This refreshing take on the women who were murdered by Jack the Ripper offers new insight into their lives while highlighting the striking inaccuracies in the handling of their deaths.

Polly, Annie, Elizabeth, Catherine and Mary-Jane. Five women who never met each other had one thing in common: the fact they were all murdered in 1888 by the same person – a name which still continues to fascinate as to who his identity really was: Jack the Ripper.

But this fascinating and highly detailed book by Hallie Rubenhold doesn’t focus on the manner of these women’s deaths but how they lived from birth to death, while clarifying some of the inaccuracies surrounding the fact they were all prostitutes which is why Jack the Ripper committed his horrendous crimes.

Taking the reader through each of these women’s lives, it is a book filled with heartbreaking tragedy as each of them struggled with poverty, homelessness, alcoholism and abusive relationships that was a common occurrence for many people of the era – particularly for the working class. But on a wider scale, The Five also examines society at the time offering a sympathetic if grim focus of just how appalling the quality of life was for many people of that time.

• RECORD EXTRACTS:

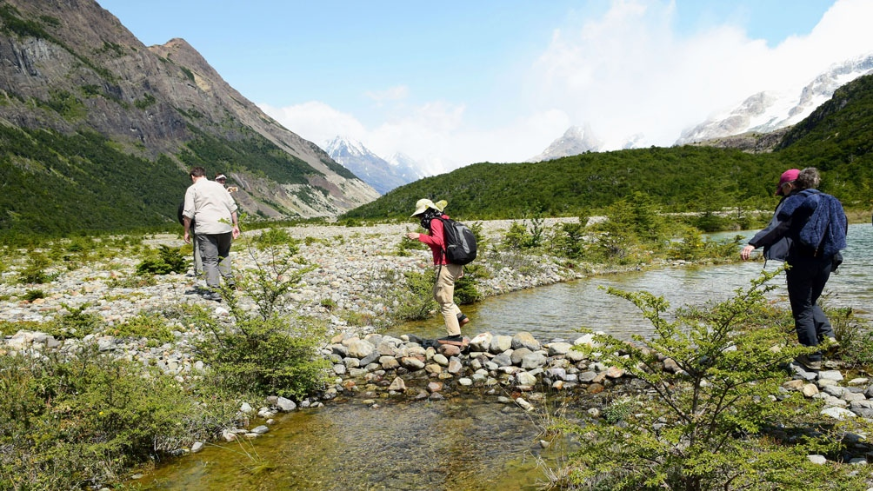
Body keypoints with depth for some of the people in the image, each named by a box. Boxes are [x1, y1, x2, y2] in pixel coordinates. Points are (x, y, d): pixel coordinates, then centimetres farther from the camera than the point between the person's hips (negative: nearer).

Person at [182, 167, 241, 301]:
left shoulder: (192, 189, 6)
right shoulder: (218, 186, 18)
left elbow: (188, 213, -2)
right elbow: (232, 206, 15)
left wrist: (187, 231, 6)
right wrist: (235, 225, 18)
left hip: (206, 229, -4)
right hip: (225, 225, 4)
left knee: (210, 260, -1)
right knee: (224, 254, 23)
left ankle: (214, 291, -5)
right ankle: (229, 279, 8)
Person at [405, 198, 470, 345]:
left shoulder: (435, 222, -10)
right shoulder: (445, 221, 18)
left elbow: (438, 240, -26)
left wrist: (419, 236, -26)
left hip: (445, 266, -10)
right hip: (455, 265, 10)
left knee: (445, 302, -2)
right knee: (438, 294, 24)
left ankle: (455, 336, 2)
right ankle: (459, 316, 17)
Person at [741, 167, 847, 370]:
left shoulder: (794, 201, -6)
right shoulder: (831, 202, 14)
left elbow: (777, 227, -21)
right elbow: (842, 227, 17)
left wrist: (753, 244, -31)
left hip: (801, 260, -6)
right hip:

• REQUIRED ACTION A:
Answer these questions about the review of The Five:
(i) In what year were the five women murdered?
(ii) Who wrote the book?
(iii) Which four hardships does the review say the women struggled with?
• REQUIRED ACTION B: Reproduce the part of the review of The Five starting at "This refreshing take" and ending at "Jack the Ripper.".

• TASK OUTPUT A:
(i) 1888
(ii) Hallie Rubenhold
(iii) Poverty, homelessness, alcoholism and abusive relationships

• TASK OUTPUT B:
This refreshing take on the women who were murdered by Jack the Ripper offers new insight into their lives while highlighting the striking inaccuracies in the handling of their deaths.

Polly, Annie, Elizabeth, Catherine and Mary-Jane. Five women who never met each other had one thing in common: the fact they were all murdered in 1888 by the same person – a name which still continues to fascinate as to who his identity really was: Jack the Ripper.